下部リーグのクラブに敗れることに腹を立てる気持ちは分かるのですが、一戦必勝のカップ戦における敗戦が監督交代のきっかけとなる、という状況はあまりに短絡的な考え方ではないかと。「格下と見られていた相手が格上と見られていた相手に勝利する」という事例はサッカーに限らず全てのスポーツで起こり得ますし、「アップセット」それ自体がスポーツの醍醐味である、という物言いだってできるわけです。無論それは油断であったり、対戦相手へのリスペクトが足りなかったりといった要素があるからこそ起きる側面もわけですが、365日毎試合毎試合全力で試合をしろ、というのは見ている側の勝手な願望に過ぎないわけで。選手だってプロとはいえ人間ですから、常にベストな状態で試合に臨めるわけがないのです。
「大阪鋼巴球迷的博客」の民国98年氏が神戸のケースを例に挙げ、「ジャイキリというものを消化していく土壌というのが求められるのかな」という表現されておりました。こういうとカップ戦軽視とか言われて怒鳴り込まれるのかもしれませんが、カップ戦はやはりカップ戦、強いクラブが必ずしも勝てるとは限らないのです。一つのコンセプトの元で5年くらいの時間をかけてチームを作り結果を残してきたクラブが、6年目のシーズンで中々勝ち点を得られない中で、下部リーグを相手に迎えたカップ戦において足元をすくわれた、というのならまだ理解できるのですが・・・。まあ浦和が勝手に迷走するのはこちらとしては願ったり叶ったりなんですけどね。

【TBSのスポーツ中継には何も期待しません、できません】
天皇杯と同時進行で行われていた代表3連戦。ナオと徳永が青赤ではなく代表のユニフォームでピッチに立つのは、普段から見慣れた光景ではないので違和感もあり、嬉しくもありです。各試合の感想については90分間きちんと見ている試合が一つもないので書けませんので、それ以外のことで一言書いておきます。

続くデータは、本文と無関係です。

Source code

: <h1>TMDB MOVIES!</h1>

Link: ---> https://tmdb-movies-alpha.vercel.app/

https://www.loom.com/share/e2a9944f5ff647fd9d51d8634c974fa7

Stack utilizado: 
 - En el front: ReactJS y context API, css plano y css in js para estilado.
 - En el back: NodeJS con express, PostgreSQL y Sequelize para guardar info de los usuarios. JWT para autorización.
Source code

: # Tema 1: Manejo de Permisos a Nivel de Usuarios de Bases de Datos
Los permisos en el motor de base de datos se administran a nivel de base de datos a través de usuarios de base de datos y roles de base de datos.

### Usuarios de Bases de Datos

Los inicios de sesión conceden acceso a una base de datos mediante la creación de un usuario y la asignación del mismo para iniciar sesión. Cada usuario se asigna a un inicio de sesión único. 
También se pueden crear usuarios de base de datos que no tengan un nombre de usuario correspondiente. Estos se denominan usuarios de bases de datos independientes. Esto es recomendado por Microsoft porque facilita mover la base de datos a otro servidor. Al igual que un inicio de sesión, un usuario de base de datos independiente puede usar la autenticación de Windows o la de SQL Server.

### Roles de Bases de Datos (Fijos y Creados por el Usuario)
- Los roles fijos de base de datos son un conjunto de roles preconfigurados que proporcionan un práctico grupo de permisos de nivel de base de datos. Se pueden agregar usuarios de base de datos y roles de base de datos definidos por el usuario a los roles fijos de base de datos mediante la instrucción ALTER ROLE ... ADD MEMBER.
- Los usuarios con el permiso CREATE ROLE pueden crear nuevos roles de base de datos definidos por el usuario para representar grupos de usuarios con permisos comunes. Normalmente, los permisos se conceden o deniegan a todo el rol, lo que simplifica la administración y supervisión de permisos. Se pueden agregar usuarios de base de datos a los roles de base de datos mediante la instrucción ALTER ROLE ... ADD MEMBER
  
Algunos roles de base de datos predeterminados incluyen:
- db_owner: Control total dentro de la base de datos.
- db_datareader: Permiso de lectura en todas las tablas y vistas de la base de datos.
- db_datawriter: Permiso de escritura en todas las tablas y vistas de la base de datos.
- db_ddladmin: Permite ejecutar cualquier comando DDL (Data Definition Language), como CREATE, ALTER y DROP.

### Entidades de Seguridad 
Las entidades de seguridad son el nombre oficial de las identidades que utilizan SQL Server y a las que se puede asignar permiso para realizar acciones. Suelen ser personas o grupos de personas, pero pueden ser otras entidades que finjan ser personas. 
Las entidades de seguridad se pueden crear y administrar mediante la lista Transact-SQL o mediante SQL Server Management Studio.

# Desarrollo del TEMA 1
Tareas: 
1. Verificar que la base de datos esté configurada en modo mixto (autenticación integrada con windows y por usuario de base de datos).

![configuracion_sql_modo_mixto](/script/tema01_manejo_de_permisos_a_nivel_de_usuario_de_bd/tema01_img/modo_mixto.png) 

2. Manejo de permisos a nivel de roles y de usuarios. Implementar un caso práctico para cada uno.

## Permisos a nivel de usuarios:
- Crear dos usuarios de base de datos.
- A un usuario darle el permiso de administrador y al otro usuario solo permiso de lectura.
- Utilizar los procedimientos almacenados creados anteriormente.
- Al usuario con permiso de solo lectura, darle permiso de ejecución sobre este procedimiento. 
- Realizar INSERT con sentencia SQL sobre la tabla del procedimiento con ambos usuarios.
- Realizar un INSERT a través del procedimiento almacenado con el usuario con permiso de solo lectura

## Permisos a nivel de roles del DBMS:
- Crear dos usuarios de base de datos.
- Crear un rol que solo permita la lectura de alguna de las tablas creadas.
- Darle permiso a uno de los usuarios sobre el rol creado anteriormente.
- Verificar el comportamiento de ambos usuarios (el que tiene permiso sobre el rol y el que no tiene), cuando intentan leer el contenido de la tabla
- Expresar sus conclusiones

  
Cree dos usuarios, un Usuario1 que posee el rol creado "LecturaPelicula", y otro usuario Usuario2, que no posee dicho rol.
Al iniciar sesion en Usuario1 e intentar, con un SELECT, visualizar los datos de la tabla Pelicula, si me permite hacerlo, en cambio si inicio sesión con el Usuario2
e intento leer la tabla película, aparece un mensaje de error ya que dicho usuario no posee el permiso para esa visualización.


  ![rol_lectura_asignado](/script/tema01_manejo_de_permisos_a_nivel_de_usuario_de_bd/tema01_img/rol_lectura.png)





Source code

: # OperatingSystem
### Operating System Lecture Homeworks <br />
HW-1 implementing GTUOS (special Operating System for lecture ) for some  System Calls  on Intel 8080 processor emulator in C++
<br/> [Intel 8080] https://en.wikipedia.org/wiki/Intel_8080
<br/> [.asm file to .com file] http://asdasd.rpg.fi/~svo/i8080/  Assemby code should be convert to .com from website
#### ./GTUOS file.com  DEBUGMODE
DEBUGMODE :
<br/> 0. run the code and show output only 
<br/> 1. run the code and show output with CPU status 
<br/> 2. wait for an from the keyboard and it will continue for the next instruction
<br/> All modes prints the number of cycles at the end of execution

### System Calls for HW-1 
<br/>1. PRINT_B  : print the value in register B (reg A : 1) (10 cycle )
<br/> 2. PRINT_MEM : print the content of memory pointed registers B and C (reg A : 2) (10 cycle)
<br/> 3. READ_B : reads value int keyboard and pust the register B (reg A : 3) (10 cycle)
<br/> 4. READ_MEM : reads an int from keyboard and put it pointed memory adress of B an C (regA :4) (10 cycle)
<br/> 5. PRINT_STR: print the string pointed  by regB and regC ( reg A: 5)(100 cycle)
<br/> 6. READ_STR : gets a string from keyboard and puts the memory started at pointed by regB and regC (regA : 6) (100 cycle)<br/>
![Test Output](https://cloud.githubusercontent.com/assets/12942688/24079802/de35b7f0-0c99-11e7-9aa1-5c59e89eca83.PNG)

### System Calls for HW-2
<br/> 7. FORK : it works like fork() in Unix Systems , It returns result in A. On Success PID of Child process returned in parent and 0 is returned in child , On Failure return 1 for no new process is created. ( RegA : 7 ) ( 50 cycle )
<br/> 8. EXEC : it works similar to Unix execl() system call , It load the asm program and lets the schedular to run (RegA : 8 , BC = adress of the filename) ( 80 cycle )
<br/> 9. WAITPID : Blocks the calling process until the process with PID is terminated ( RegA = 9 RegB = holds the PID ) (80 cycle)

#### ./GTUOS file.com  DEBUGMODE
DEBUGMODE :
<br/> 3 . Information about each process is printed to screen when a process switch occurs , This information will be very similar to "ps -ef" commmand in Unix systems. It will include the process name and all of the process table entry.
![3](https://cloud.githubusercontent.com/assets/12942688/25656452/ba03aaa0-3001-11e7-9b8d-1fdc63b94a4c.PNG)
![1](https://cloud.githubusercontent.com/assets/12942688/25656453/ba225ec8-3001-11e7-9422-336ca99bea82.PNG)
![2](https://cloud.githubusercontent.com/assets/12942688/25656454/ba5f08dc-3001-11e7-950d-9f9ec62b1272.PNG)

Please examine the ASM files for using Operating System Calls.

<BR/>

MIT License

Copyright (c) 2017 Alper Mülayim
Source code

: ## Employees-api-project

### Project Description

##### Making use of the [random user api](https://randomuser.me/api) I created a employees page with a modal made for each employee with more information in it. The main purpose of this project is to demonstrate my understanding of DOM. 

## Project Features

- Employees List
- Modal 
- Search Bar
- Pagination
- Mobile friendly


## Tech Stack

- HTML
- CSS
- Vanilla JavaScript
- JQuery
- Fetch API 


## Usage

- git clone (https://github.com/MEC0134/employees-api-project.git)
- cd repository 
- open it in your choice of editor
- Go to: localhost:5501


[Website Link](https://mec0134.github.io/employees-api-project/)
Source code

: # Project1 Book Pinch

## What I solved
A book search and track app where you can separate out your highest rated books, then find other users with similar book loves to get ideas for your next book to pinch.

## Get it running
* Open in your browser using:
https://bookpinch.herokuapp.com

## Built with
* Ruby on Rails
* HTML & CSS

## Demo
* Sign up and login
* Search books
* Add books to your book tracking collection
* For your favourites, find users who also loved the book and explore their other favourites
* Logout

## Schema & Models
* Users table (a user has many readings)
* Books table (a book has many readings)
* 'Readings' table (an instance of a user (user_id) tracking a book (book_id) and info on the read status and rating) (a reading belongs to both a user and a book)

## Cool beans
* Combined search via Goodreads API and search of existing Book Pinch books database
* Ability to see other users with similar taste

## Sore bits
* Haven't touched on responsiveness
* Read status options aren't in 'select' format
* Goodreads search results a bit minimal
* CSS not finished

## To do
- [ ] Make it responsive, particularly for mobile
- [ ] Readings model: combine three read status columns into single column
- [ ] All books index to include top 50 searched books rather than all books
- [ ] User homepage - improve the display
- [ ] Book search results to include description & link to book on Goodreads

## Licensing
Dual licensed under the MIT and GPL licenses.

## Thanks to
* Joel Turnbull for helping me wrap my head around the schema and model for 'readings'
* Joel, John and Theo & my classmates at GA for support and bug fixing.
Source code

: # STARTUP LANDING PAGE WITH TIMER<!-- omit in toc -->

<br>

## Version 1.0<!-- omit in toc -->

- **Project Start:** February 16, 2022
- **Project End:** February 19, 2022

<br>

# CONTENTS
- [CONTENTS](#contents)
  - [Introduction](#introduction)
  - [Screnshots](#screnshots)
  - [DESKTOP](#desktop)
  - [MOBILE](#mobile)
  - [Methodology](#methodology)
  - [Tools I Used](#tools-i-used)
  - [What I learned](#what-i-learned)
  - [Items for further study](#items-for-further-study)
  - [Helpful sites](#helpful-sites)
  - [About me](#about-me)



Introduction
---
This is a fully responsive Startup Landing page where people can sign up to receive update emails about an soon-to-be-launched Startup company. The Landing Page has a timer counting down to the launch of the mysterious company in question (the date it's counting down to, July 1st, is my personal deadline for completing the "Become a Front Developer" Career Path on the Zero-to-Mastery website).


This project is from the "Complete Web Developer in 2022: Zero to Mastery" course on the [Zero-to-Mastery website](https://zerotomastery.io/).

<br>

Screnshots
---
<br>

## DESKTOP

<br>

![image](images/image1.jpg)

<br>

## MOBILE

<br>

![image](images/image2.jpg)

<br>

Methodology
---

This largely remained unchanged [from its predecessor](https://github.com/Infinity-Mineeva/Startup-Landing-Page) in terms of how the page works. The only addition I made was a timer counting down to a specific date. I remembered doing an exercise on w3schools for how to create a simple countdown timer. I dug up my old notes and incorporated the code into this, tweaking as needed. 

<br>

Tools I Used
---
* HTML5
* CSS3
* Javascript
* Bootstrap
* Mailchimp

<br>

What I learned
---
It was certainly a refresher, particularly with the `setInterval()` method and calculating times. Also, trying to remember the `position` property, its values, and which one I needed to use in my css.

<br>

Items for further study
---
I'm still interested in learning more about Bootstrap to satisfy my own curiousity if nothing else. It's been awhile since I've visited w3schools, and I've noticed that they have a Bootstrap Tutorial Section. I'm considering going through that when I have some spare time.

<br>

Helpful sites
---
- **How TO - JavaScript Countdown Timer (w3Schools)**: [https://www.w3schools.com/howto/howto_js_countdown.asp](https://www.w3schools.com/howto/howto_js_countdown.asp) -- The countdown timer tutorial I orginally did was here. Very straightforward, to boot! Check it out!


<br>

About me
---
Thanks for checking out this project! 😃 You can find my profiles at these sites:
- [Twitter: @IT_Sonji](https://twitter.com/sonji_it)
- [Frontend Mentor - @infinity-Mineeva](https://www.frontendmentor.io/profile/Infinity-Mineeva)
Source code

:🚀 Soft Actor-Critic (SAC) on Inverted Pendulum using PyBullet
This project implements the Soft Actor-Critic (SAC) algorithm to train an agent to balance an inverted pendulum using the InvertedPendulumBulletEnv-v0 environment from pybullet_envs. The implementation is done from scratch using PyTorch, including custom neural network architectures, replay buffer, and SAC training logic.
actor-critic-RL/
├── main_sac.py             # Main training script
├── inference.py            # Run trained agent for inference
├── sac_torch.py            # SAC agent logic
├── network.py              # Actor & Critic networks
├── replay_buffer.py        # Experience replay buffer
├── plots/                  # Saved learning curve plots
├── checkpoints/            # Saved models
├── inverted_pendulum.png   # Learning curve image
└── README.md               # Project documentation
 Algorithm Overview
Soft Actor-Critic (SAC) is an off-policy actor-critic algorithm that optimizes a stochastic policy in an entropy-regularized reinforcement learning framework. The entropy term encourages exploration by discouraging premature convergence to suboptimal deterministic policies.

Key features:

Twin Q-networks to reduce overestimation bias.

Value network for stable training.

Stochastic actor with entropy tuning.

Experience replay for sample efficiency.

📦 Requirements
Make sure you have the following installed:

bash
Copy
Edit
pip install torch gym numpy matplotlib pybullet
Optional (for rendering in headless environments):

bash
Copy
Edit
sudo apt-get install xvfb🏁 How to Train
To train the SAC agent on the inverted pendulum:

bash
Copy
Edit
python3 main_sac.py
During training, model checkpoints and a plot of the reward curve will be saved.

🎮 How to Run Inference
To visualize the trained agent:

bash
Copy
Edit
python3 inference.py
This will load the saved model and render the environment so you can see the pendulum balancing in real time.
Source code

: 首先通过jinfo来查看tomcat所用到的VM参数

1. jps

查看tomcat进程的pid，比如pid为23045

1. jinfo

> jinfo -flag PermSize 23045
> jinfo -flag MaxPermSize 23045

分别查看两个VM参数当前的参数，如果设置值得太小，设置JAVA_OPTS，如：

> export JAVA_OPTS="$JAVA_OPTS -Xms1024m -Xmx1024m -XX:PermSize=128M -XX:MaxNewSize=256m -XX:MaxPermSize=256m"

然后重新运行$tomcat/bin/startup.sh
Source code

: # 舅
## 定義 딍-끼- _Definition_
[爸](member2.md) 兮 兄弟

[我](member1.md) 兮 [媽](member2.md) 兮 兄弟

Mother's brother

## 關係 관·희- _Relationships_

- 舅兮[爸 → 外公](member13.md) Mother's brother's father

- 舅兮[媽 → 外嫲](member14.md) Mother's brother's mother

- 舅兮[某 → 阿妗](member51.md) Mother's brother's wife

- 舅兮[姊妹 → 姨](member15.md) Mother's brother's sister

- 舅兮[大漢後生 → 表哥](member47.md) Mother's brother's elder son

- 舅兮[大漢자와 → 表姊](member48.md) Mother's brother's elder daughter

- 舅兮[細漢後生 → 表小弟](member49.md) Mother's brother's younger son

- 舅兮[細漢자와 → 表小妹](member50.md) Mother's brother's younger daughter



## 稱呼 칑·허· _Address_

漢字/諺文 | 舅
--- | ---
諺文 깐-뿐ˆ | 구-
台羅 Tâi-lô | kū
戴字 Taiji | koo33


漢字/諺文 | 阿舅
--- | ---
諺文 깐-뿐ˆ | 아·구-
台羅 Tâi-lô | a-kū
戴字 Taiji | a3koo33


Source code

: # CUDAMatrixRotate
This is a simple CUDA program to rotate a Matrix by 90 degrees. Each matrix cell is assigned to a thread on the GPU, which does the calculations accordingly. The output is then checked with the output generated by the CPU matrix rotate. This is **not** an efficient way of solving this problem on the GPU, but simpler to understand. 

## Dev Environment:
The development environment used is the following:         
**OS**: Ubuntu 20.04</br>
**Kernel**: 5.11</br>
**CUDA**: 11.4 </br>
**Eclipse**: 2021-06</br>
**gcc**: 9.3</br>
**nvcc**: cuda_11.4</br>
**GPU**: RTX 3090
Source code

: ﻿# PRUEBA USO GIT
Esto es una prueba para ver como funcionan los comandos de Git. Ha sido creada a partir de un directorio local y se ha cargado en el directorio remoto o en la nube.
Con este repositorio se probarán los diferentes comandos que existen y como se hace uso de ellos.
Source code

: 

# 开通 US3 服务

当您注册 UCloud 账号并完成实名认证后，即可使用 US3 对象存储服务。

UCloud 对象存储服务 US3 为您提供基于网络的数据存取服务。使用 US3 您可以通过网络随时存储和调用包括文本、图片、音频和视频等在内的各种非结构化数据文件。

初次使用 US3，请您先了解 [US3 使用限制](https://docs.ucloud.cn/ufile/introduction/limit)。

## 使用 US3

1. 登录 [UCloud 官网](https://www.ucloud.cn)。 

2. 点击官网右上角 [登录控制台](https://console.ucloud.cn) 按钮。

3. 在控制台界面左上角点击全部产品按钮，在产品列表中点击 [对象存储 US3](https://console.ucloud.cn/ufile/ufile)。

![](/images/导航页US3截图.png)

サポティスタでも紹介されておりました「もう二度とでねぇ、この番組」 騒動ですが、このインタビューが原因となり、トーゴ戦終了直後の監督インタビューを拒否した、という記事が報道されました。岡田監督の采配や選手起用については疑問は持っていますが、共同での記者会見を拒否しているわけではありませんし、TBS側で用意したインタビューを拒否された程度の話であり、その非は来年にワールドカップ本戦を控えるこの時期にカズのことを聞くTBSにあるわけですから、とても擁護する気にはなれません(正当な質問に対して激高したのであれば監督に非があると思いますが、今回はそれに該当どころかかすってもいないわけで)。まあ亀田三兄弟やK-1ミドル級における魔裟斗の過保護ぶりを見るにつけ、この放送局にまともなスポーツ報道を期待するのはどだい無理な話だと常々思ってはいたのですが、試合直後のピッチに入って選手にインタビューを求める小倉隆史氏の姿を見て、その思いをますます強くしました。
小倉氏にはTBSとの縁を切って、来年はスカパー中継での解説者としてJリーグに関わって欲しいと思っています。まあ本人にその気がないなら別ですが、あなたのキャリアをリスペクトし、あなただけしか語れない言葉を聞きたがっているのは、あの番組の視聴者ではなく、スカパーでJリーグを見ている我々のような人間なのです。

最後に長友佑都選手の1日も早いご回復をお祈り申し上げ、今回の「よしなしごと」はお開きとさせていただきます。